Couronné du prix Seligmann contre le racisme, le dernier de livre de Léonora Miano, Écrits pour la parole, est difficile à saisir. Revendiqué comme un texte de théâtre, c’est en fait une succession de textes courts qui nous sont donnés à lire.
Construit en deux parties, In-tranquilles et Femmes in the city, Écrits pour la parole s’articule autourdes thèmes de prédilection de son auteur : les afro-descendants (qu’elle nomme aussi afropéen), et la condition féminine.
S’y succèdent une multitude de voix, monologues et mélopées, qui toutes crachent une même douleur : comment trouver sa place? « couleur », « pièces d’identité », « on ne sait pas », « sororité », etc. on entend dans chaque sous-titre des échos de questionnements identitaires.
Et comme toujours Léonora Miano s’engouffre dans les failles du présent pour mettre le doigt là où ça fait mal. Écrits pour la parole a été taxé de racisme. Puis il a reçu le prix Seligmann.
Il faut dire que les discours qui y sont mis en scène se soucient bien peu d’être policés. Au contraire, chaque petit récit trimballe son lot de violence ordinaire : histoire de la colonisation qui n’est pas exactement enseignée en classe, racisme insidieux au quotidien, drague de rue agressive, etc.
Le court texte « projections » s’ouvre sur ces mots : « Je ne veux pas choquer en le disant Je ne veux pas choquer en disant qu’il est ardu voire impossible dans le contexte actuel Je ne voudrais pas choquer D’ailleurs je tiens à m’excuser d’avance »
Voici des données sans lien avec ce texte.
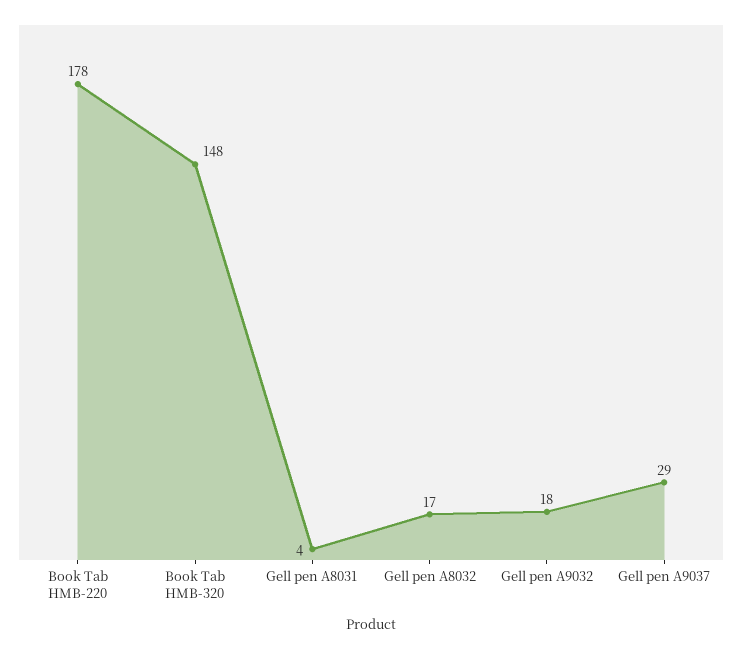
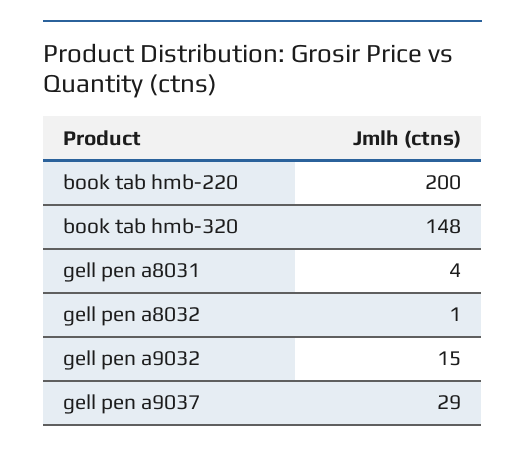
Book Tab HMB-220: 178 -> 200
Gell pen A8032: 17 -> 1
Gell pen A9032: 18 -> 15

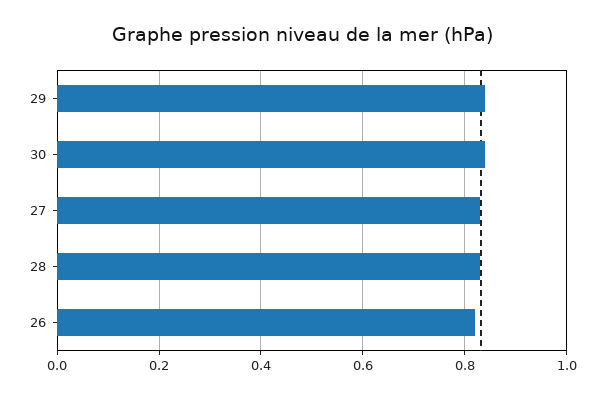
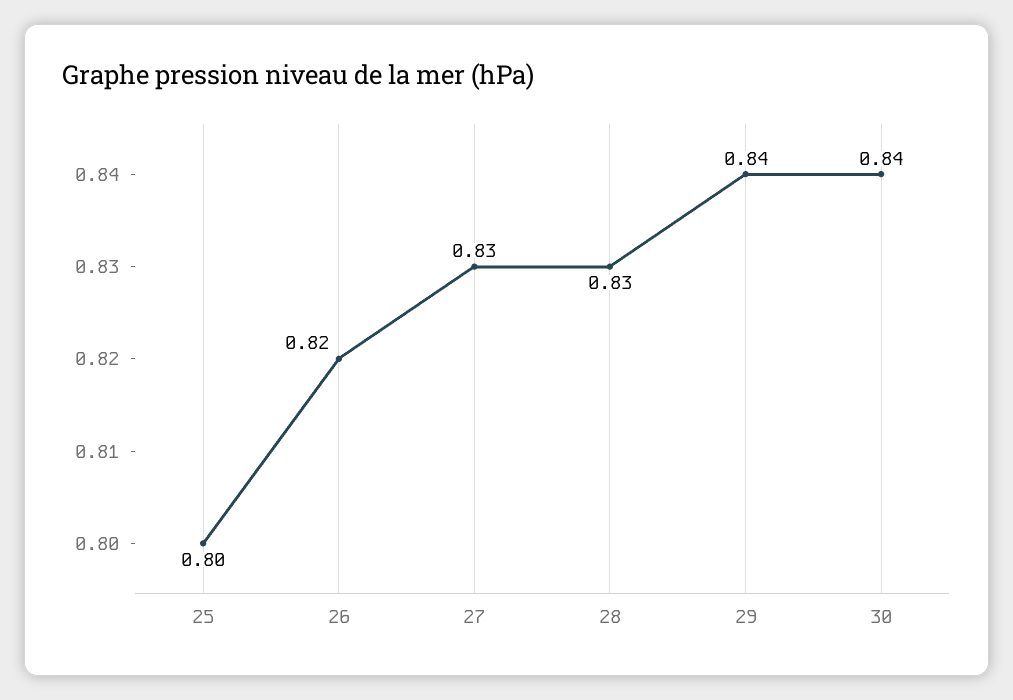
25: none -> 0.8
Difficile d’en croire un mot. Au contraire ce livre veut choquer, remuer, pousser le lecteur dans ses retranchements ; d’où, certainement, les accusations de racisme. La « parole » du titre c’est donc celle qui va dire et mettre sur le devant de la scène ce que certains voudraient taire.
Mais ce qui tranche avec les précédents ouvrages de Miano c’est un travail inédit de la langue. L’écriture au rythme syncopé semble souligner une urgence tout autant qu’une difficulté à dire. Il ne faut pas oublier que nous lisons là un texte de théâtre. Tout lecteur gagnerait à l’entendre sur les planches, des écrits pour la parole dont il nous tarde donc d’entendre la voix.